◆ Work order:
Pick out each line of the records in which the word "evenodd" appears.

◆ Task input:
● ● ●

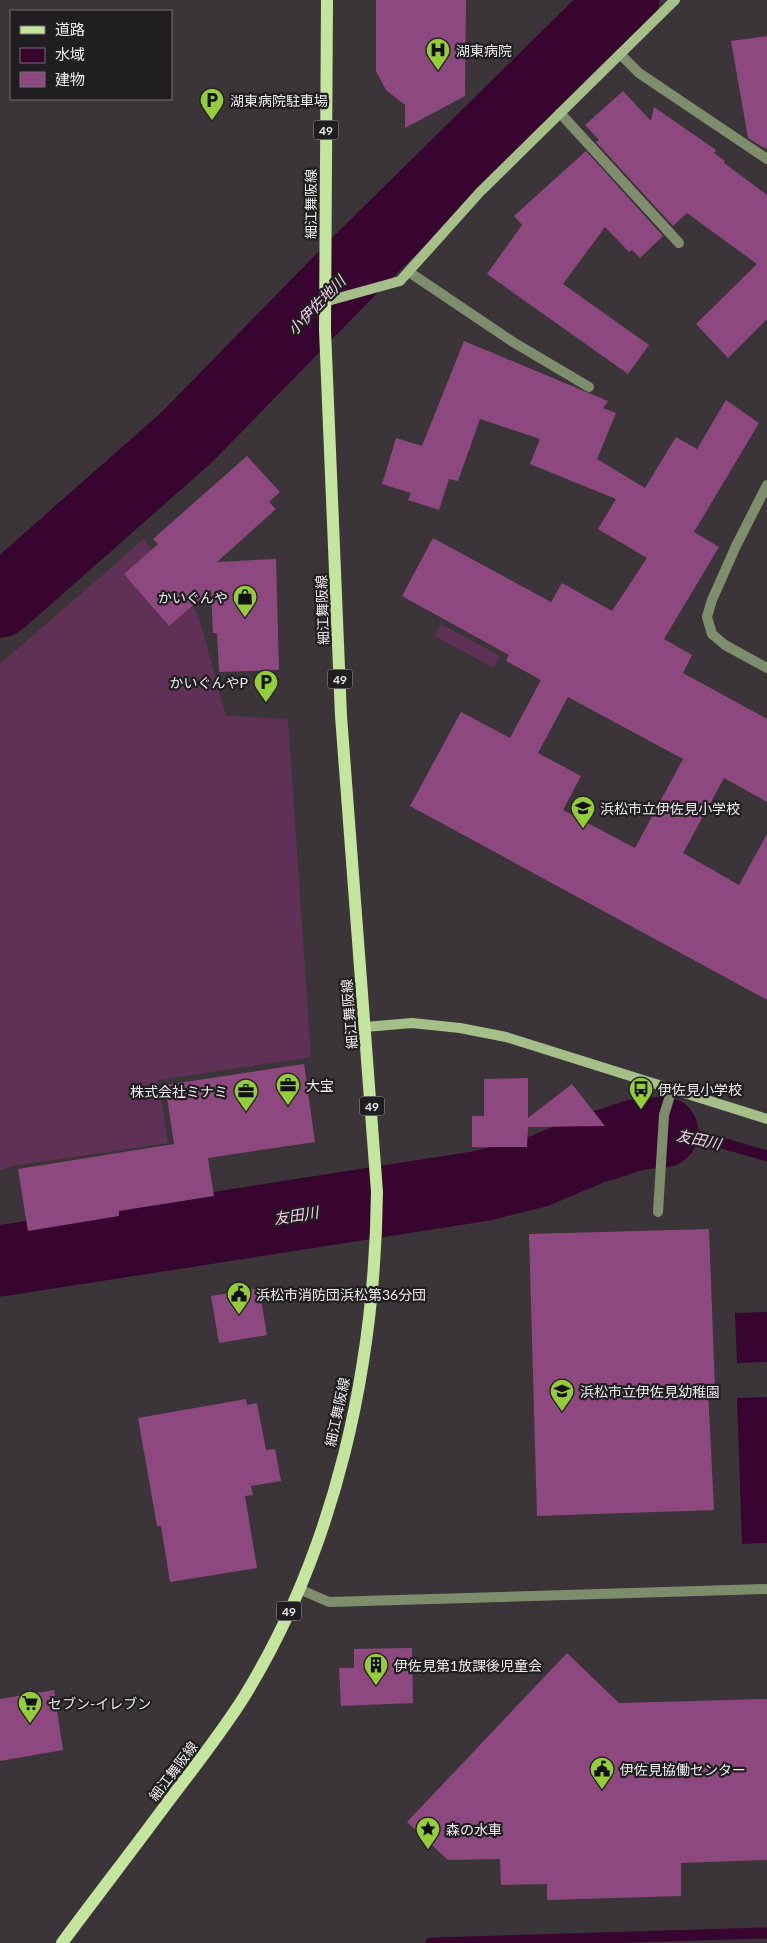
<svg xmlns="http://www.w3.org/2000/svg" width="767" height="1943" viewBox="0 0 767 1943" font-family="Lato,'Noto Sans JP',sans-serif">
	<rect width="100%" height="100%" fill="#3b3539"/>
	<!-- grass -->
	<path fill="#5f3156" d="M 144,539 L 198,614 L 226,716 L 288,719 L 311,1057 L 158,1080 L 168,1143 L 13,1166 L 0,1171 L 0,664 Z
		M 441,624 L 500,656 L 494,668 L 435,636 Z"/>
	<!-- water -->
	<path fill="#37052f" d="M 767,1312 L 767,1362 L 737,1363 L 735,1313 Z
		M 767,1397 L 767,1543 L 742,1544 L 737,1398 Z"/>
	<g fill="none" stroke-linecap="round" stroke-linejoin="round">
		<!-- stream -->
		<path stroke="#37052f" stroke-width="11" d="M 663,1132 L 691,1134 L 767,1156
			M 431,1943 L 767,1933"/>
		<!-- river -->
		<path stroke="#37052f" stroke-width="71" d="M 0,602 L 187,437 L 356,264 L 624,0
			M 602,1146 L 635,1135 L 663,1132
			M 0,1261 L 481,1186 L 537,1172 L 587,1151"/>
	</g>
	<!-- building -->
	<path fill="#8d487f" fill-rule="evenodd" d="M 376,0 L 466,0 L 465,96 L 405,128 L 405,105 L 386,90 L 376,71 Z
		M 767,36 L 767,148 L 764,148 L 748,138 L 731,41 Z
		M 623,91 L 651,121 L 654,107 L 716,150 L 714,153 L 725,161 L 724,163 L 767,195 L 767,319 L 728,358 L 696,324 L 757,264 L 687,213 L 673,226 L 596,142 L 599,140 L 585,125 Z
		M 586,151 L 663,236 L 640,258 L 632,250 L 629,252 L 605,227 L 563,284 L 649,345 L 628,374 L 487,274 L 522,225 L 514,216 Z
		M 464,341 L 608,401 L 603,408 L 616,413 L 597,459 L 645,488 L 676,437 L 697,449 L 726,400 L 759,423 L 694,532 L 719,547 L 664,639 L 692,655 L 683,673 L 767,719 L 767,802 L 724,778 L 683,853 L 739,885 L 767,834 L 767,1000 L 410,806 L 461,712 L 510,738 L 541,680 L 506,661 L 509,655 L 402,596 L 433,538 L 551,602 L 562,583 L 612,611 L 647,558 L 598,529 L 616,499 L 530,464 L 540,439 L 480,419 L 458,481 L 449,479 L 439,510 L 408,500 L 411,493 L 382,484 L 396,438 L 422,446 ZM 568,697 L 683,759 L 635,848 L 563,810 L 581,776 L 538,753 Z
		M 247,456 L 280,492 L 269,502 L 276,509 L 217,562 L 276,559 L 279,670 L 219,672 L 217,633 L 213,633 L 211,590 L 169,626 L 124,574 L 158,544 L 153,539 Z
		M 304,1064 L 315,1142 L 208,1158 L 214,1196 L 119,1211 L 119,1216 L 28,1231 L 18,1169 L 174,1144 L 165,1085 Z
		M 528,1078 L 528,1118 L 572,1084 L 605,1126 L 528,1127 L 527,1147 L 472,1147 L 472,1116 L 484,1116 L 484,1079 Z
		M 709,1229 L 715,1390 L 708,1390 L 714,1510 L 537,1516 L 529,1234 Z
		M 259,1288 L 267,1335 L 219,1343 L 211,1296 Z
		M 246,1399 L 247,1405 L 257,1403 L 266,1450 L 275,1449 L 281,1481 L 251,1486 L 253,1495 L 245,1496 L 257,1568 L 170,1582 L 161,1526 L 157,1526 L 138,1418 Z
		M 412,1648 L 413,1703 L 341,1706 L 339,1668 L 354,1668 L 354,1649 Z
		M 567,1653 L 619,1703 L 767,1699 L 767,1860 L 681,1863 L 681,1896 L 547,1900 L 547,1884 L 501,1885 L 500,1859 L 448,1860 L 407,1822 Z
		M 54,1690 L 63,1750 L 0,1761 L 0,1699 Z"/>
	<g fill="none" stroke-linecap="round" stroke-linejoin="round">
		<!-- lane -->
		<path stroke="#7e8e6c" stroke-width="10" d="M 560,113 L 679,243
			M 658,1212 L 664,1115 L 672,1089"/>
		<!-- street -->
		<path stroke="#7e8e6c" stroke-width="10" d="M 620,54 L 639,73 L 767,159
			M 409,272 L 513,342 L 589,387
			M 767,485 L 736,546 L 712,600 L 707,617 L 712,634 L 725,645 L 767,668
			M 299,1589 L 329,1602 L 767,1589"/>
		<!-- secondary -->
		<path stroke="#a6bf88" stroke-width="10" d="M 324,302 L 400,281 L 480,192 L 675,0
			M 365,1027 L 412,1023 L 460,1028 L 506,1037 L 767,1119"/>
		<!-- primary -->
		<path stroke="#c4e59d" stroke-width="12" d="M 62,1943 C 96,1897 131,1852 165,1806 C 192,1770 220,1735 244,1697 C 336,1547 375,1367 377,1192 L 341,716 L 325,330 L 327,0"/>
	</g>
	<!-- icons -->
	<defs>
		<symbol id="hospital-pin" viewBox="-11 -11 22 30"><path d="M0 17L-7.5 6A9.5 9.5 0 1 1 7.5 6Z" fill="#95cc3a" stroke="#201e20"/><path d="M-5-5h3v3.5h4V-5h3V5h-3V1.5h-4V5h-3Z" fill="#111"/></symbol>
		<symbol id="parking-pin" viewBox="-11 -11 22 30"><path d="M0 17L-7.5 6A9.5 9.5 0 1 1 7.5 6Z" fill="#95cc3a" stroke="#201e20"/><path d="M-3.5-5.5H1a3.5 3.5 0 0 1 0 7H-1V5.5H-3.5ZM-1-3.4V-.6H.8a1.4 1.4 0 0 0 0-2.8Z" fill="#111"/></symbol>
		<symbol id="shop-pin" viewBox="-11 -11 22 30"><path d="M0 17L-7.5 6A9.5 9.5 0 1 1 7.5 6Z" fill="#95cc3a" stroke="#201e20"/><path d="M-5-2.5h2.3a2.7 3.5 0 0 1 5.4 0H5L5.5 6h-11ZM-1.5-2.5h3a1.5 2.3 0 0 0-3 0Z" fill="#111"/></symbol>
		<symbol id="school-pin" viewBox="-11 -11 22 30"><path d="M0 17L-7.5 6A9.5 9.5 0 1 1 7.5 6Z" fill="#95cc3a" stroke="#201e20"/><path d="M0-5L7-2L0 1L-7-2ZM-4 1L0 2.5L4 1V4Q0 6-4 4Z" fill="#111"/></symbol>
		<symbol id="office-pin" viewBox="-11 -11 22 30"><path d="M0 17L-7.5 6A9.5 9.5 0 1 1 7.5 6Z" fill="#95cc3a" stroke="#201e20"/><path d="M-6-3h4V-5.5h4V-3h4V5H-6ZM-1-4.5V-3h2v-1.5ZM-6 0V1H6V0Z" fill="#111"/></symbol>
		<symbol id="bus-pin" viewBox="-11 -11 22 30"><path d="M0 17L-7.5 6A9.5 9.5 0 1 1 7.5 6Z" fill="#95cc3a" stroke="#201e20"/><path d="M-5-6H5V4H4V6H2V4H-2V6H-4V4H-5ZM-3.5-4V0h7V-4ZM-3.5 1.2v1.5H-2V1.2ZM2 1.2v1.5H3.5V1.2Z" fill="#111"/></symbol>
		<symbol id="civic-pin" viewBox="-11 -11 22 30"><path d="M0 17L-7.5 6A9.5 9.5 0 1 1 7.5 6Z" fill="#95cc3a" stroke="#201e20"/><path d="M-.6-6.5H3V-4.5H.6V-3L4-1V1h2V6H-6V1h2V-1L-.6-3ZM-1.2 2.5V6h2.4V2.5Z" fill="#111"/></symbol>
		<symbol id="building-pin" viewBox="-11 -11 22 30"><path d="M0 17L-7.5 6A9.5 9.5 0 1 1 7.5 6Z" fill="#95cc3a" stroke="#201e20"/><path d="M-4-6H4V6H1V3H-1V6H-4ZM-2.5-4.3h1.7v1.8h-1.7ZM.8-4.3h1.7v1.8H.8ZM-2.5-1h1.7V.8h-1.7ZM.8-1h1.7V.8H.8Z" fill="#111"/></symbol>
		<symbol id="supermarket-pin" viewBox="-11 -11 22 30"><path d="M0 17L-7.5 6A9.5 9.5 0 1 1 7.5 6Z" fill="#95cc3a" stroke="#201e20"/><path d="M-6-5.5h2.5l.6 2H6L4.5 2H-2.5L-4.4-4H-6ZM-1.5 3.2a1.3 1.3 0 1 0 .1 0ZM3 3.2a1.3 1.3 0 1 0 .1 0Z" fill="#111"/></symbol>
		<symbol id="sight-pin" viewBox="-11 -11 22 30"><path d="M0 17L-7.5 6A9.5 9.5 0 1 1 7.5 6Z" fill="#95cc3a" stroke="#201e20"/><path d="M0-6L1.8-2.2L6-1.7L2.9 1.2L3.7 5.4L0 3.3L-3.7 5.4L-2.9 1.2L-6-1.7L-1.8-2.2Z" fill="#111"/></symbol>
	</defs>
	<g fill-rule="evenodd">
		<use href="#hospital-pin" x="424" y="36" width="28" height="38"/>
		<use href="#parking-pin" x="198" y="86" width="28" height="38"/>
		<use href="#shop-pin" x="231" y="583" width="28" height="38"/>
		<use href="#parking-pin" x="252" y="668" width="28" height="38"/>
		<use href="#school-pin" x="569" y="794" width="28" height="38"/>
		<use href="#office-pin" x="274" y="1071" width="28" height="38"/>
		<use href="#bus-pin" x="627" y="1075" width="28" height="38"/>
		<use href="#office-pin" x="232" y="1077" width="28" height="38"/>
		<use href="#civic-pin" x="225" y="1280" width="28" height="38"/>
		<use href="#school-pin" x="548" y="1377" width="28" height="38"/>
		<use href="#building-pin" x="362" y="1651" width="28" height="38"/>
		<use href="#supermarket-pin" x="16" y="1689" width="28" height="38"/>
		<use href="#civic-pin" x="588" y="1755" width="28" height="38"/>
		<use href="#sight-pin" x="414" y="1815" width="28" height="38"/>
	</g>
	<g text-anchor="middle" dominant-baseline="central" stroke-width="4.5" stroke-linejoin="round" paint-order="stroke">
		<!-- shield labels -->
		<g fill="#201e20" stroke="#b1aeb0" stroke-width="1">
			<rect x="313.5" y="120.5" width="25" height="19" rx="4"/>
			<rect x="327.5" y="669.5" width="25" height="19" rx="4"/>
			<rect x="359.5" y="1096.5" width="25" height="19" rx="4"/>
			<rect x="276.5" y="1601.5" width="25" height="19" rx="4"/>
		</g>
		<g font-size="12" font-weight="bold" fill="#efecee">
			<text x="326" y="130">49</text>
			<text x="340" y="679">49</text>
			<text x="372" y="1106">49</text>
			<text x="289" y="1611">49</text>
		</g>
		<!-- poi labels -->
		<g font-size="14" fill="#efecee" stroke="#201e20" text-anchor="start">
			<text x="456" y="50">湖東病院</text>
			<text x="230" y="100">湖東病院駐車場</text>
			<text x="228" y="597" text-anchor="end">かいぐんや</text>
			<text x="248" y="682" text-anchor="end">かいぐんやP</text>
			<text x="600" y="808">浜松市立伊佐見小学校</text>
			<text x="306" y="1085">大宝</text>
			<text x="658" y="1089">伊佐見小学校</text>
			<text x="228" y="1091" text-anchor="end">株式会社ミナミ</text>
			<text x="256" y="1294">浜松市消防団浜松第36分団</text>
			<text x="580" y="1391">浜松市立伊佐見幼稚園</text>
			<text x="394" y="1665">伊佐見第1放課後児童会</text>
			<text x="48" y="1703">セブン-イレブン</text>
			<text x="620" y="1769">伊佐見協働センター</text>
			<text x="446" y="1829">森の水車</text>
		</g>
		<!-- street labels -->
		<g font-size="14" fill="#efecee" stroke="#201e20">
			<text transform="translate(310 204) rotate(-90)">細江舞阪線</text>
			<text transform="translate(322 610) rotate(-92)">細江舞阪線</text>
			<text transform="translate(349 1014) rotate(-95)">細江舞阪線</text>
			<text transform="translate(337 1412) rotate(-78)">細江舞阪線</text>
			<text transform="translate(173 1771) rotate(-53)">細江舞阪線</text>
		</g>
		<!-- water labels -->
		<g font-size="15" font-style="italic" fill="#f7cfed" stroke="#201e20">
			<text transform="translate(316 305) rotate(-46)">小伊佐地川</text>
			<text transform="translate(699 1139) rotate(12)">友田川</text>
			<text transform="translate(296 1215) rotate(-9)">友田川</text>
		</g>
	</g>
	<!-- legend -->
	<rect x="10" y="10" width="162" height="90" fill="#201e20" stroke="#737072"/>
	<rect x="20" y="26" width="25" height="8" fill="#c4e59d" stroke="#737072"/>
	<text x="55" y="35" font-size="15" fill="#efecee">道路</text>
	<rect x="20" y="48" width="25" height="15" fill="#37052f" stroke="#737072"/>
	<text x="55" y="60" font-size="15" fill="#efecee">水域</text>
	<rect x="20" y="72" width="25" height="15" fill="#8d487f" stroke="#737072"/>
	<text x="55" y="85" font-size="15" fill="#efecee">建物</text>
</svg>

● ● ●

◆ Result for this task:
	<path fill="#8d487f" fill-rule="evenodd" d="M 376,0 L 466,0 L 465,96 L 405,128 L 405,105 L 386,90 L 376,71 Z
	<g fill-rule="evenodd">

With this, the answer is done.